Input below:

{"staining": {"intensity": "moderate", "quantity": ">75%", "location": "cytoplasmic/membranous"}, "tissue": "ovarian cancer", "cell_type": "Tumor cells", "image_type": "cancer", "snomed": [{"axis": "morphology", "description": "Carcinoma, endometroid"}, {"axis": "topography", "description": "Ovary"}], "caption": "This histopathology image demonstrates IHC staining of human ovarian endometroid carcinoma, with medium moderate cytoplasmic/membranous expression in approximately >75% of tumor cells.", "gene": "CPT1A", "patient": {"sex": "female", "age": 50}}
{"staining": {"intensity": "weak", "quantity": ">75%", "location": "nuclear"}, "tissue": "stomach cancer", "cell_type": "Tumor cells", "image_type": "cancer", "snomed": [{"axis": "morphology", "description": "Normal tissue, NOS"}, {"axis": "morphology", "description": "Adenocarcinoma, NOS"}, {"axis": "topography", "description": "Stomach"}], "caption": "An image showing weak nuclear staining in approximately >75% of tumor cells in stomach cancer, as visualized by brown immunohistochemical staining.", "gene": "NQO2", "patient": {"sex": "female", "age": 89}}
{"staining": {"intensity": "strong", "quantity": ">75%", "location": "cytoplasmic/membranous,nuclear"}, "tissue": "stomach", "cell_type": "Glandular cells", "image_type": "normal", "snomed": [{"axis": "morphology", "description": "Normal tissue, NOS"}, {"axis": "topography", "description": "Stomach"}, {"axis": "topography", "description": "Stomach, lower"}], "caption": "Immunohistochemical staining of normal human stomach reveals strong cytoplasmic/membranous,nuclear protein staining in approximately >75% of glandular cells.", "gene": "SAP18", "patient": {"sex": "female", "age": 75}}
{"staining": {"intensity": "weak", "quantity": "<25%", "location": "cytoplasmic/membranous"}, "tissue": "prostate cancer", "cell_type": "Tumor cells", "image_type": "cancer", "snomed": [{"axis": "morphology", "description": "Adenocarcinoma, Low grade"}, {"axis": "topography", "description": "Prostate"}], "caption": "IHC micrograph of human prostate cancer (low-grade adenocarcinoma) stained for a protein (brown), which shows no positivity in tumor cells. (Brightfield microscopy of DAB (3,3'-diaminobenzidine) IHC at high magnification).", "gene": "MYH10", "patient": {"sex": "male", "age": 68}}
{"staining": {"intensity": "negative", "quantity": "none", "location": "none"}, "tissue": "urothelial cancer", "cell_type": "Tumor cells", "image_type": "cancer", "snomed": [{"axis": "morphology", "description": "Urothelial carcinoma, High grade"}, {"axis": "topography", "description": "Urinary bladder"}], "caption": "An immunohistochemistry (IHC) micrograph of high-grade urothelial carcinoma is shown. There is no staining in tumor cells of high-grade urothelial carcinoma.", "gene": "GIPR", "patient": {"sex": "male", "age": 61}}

End of Input.

Task to carry out -> Please repeat word for word the lines above that run from the beginning through the line containing "image showing weak", keeping both the first and that last line.

Reply to the task ->
{"staining": {"intensity": "moderate", "quantity": ">75%", "location": "cytoplasmic/membranous"}, "tissue": "ovarian cancer", "cell_type": "Tumor cells", "image_type": "cancer", "snomed": [{"axis": "morphology", "description": "Carcinoma, endometroid"}, {"axis": "topography", "description": "Ovary"}], "caption": "This histopathology image demonstrates IHC staining of human ovarian endometroid carcinoma, with medium moderate cytoplasmic/membranous expression in approximately >75% of tumor cells.", "gene": "CPT1A", "patient": {"sex": "female", "age": 50}}
{"staining": {"intensity": "weak", "quantity": ">75%", "location": "nuclear"}, "tissue": "stomach cancer", "cell_type": "Tumor cells", "image_type": "cancer", "snomed": [{"axis": "morphology", "description": "Normal tissue, NOS"}, {"axis": "morphology", "description": "Adenocarcinoma, NOS"}, {"axis": "topography", "description": "Stomach"}], "caption": "An image showing weak nuclear staining in approximately >75% of tumor cells in stomach cancer, as visualized by brown immunohistochemical staining.", "gene": "NQO2", "patient": {"sex": "female", "age": 89}}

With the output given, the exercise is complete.